In this way, upper-end liberals do just what they’ve always done—they throw away votes, in droves. Working-class voters see them speak and reject their values, their puzzling moral instincts.
Puzzling moral instincts? It's "morally puzzling" to point out that the police should not be arresting people for yelling at them? I responded thusly:
Once again, Gates' conduct is profoundly irrelevant. The issue is not whether Gates' conduct was offensive; the issue is whether Crowley's arrest of Gates showed racial bias. Personally I think it's pretty clear that it did.
That got me an email from Somerby (always nice to get a response!) accusing me of not being concerned with whether policemen should be accorded respect. Today's Daily Howler expanded on that theme:
But the only thing the mailer finds relevant is the way the policeman behaved. He doesn’t care about how the (imagined) professor behaved; indeed, he thinks it’s “profoundly irrelevant,” even if the cop got totally sassed and trashed. It doesn’t occur to him that he might care about how each of these people behaved. He cares about how the citizen was treated—not about the cop.

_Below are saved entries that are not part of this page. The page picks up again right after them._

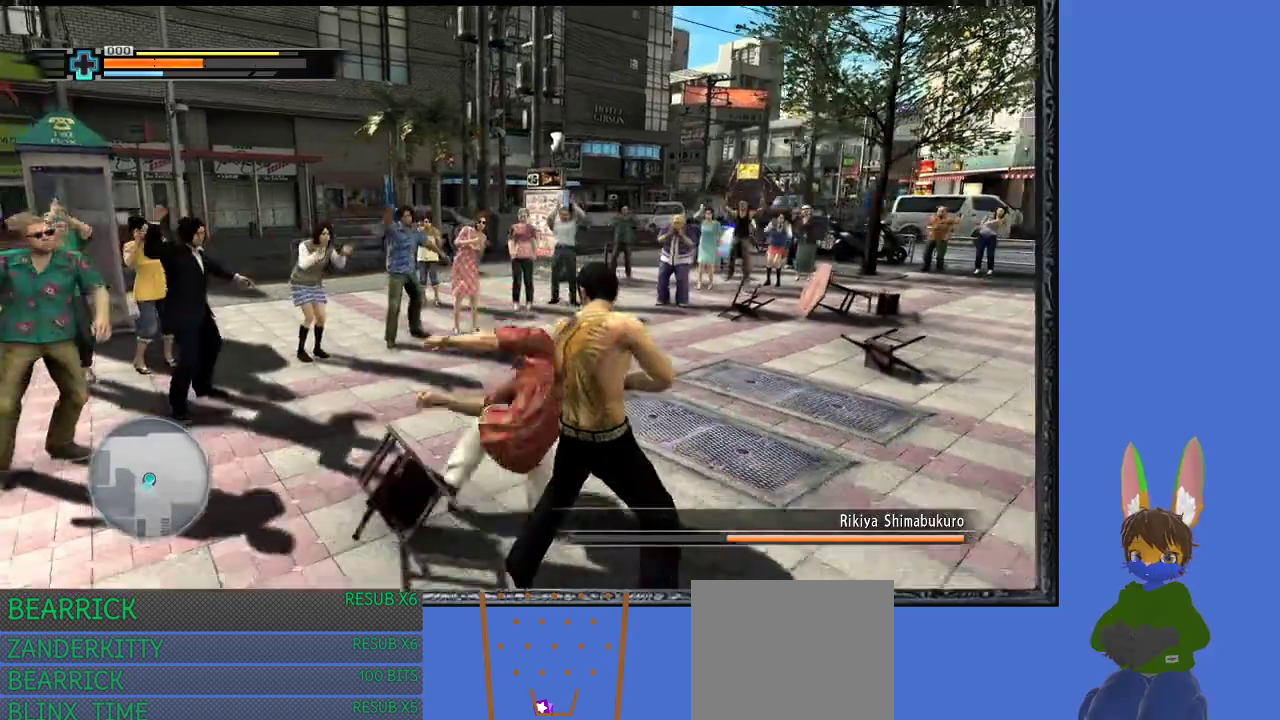
{"buttons": [], "left_stick": "down-right", "right_stick": "center", "events": [[400, "TRIANGLE", "up"]]}
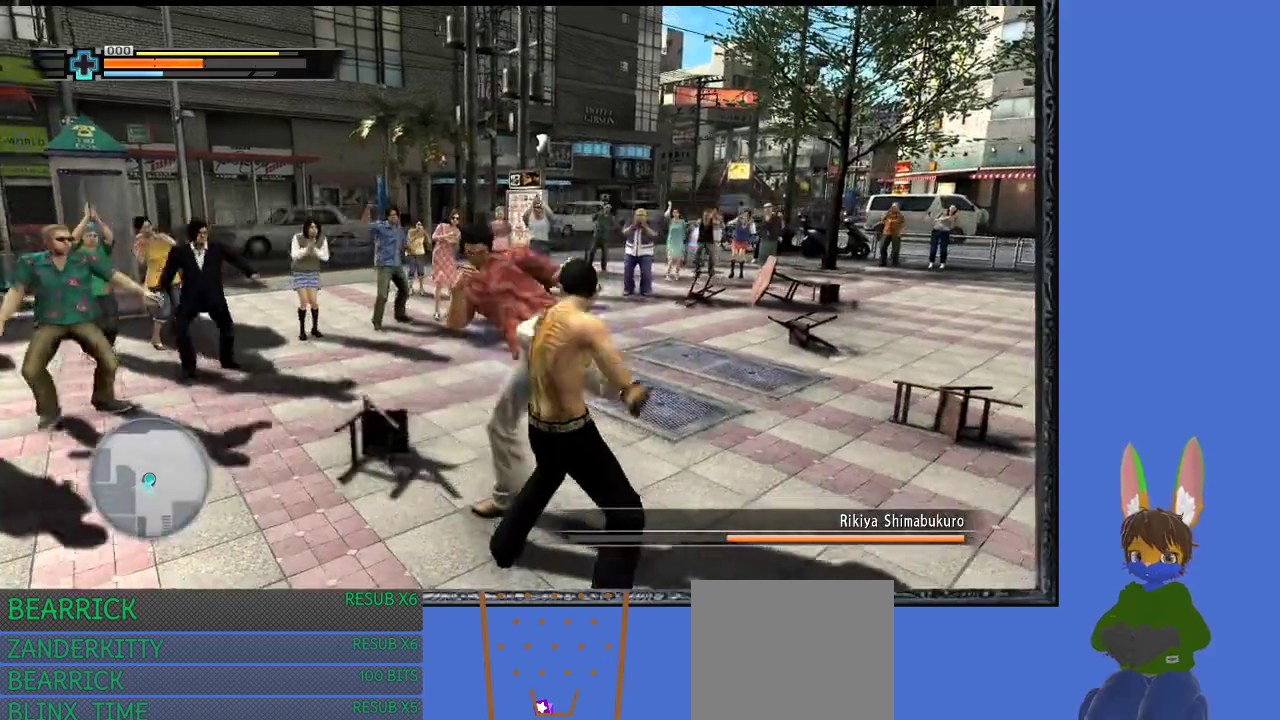
{"buttons": ["L1"], "left_stick": "down-right", "right_stick": "center", "events": [[300, "L1", "down"]]}
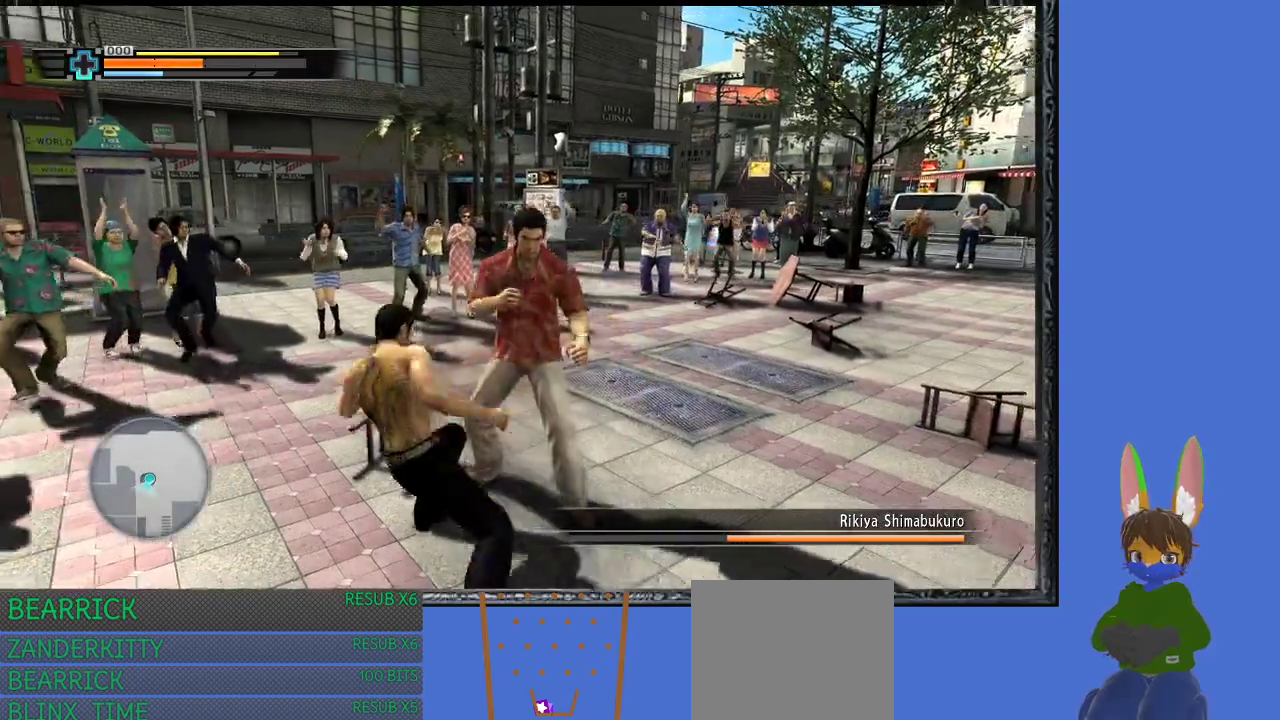
{"buttons": ["L1"], "left_stick": "left", "right_stick": "center", "events": [[100, "left_stick", "down"], [267, "left_stick", "down-left"], [500, "left_stick", "left"]]}
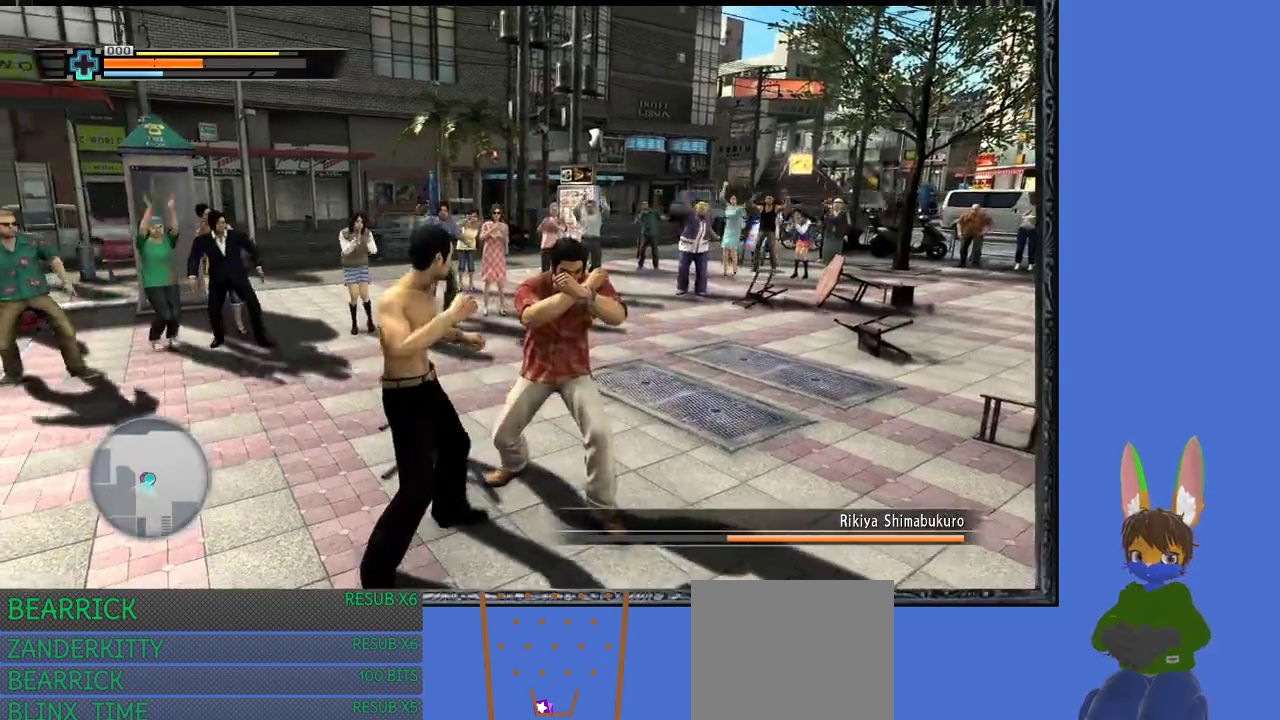
{"buttons": ["L1"], "left_stick": "down-left", "right_stick": "center", "events": [[300, "left_stick", "down-left"]]}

Two things can be true at one time: 1) The arrest may have been unwise, and 2) The cop may have been treated like an ass.
Why couldn’t both things be “relevant?”
A guess: Most American voters will have a different reaction to this event. They will care about how the cop was treated. As we said: For decades, liberals have signaled to American voters that we don’t care very much about cops—or about a range of other working-class people (examples below). When voters see that attitude on the part of liberals, they may vote the other way.
So here's what I have to say to that:
Here's why I say Gates' conduct was irrelevant: there was no chance that Gates would arrest Crowley and put him in jail, while Crowley is explicitly given the authority to arrest people and put them in jail. That power imbalance is why we hold the police to a much higher standard when it comes to dealing with mere citizens.I understand where Somerby is coming from. He thinks that by accusing the police of racial and/or class bias in this case, liberals (and therefore Democrats) are driving away the votes of people who do care about how the cop was treated. To which I say, good riddance! Those people don't understand that what we're dealing with here isn't a question of respect and propriety; when the police are involved, it's a question of the application of state power against individuals; and in that situation, the ONLY power the police are given is to uphold the law. The law doesn't say, you can arrest people who mouth off to you. That's why, as Robinson said, the Gates matter is about more than just race; it's also about power. Crowley had the power, Gates didn't. Gates mouthed off, and Crowley sent him to jail. Crowley's action was not only stupid, it was unjustified, and Gates was quickly released.
Robinson was correct, and Somerby is engaging in what is known as "concern-trolling" when he says it will cost liberals votes. Standing up for individual rights is part of the liberal platform; if you think the police should be empowered to enforce codes of conduct towards the state, to demand submission and deference on threat of being jailed, you're not a liberal.